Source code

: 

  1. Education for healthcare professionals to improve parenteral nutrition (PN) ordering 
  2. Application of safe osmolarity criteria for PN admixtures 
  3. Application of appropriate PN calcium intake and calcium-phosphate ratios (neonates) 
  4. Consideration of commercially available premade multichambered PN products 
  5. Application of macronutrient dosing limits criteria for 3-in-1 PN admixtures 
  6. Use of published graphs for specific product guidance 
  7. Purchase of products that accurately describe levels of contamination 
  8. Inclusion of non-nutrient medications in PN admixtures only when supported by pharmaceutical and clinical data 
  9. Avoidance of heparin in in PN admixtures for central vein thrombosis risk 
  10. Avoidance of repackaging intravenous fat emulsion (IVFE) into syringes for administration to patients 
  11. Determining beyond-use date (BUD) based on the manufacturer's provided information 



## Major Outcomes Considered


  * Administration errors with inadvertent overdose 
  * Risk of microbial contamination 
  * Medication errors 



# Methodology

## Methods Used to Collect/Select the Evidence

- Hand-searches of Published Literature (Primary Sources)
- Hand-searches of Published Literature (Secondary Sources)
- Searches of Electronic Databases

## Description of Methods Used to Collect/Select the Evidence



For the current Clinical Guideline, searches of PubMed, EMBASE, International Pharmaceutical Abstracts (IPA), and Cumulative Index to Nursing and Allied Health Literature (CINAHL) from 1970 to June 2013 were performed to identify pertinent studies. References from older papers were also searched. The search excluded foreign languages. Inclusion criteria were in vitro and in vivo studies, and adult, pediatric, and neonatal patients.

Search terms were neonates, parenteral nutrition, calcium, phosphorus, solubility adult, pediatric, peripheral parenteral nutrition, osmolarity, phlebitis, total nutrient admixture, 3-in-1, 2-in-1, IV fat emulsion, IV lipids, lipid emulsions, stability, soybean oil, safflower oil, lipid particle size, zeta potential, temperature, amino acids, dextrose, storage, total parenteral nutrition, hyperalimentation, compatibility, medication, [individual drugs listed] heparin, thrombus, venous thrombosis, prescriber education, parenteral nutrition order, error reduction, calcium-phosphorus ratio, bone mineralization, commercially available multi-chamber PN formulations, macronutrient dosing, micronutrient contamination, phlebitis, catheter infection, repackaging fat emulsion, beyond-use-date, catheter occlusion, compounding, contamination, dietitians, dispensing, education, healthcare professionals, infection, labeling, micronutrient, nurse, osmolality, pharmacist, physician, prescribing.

*-*-*

- **TASK DESCRIPTION**: Check the lines above for the word "healthcare" and give the number of lines where it appears, with no other text.

- **EXERCISE ANSWER**: 2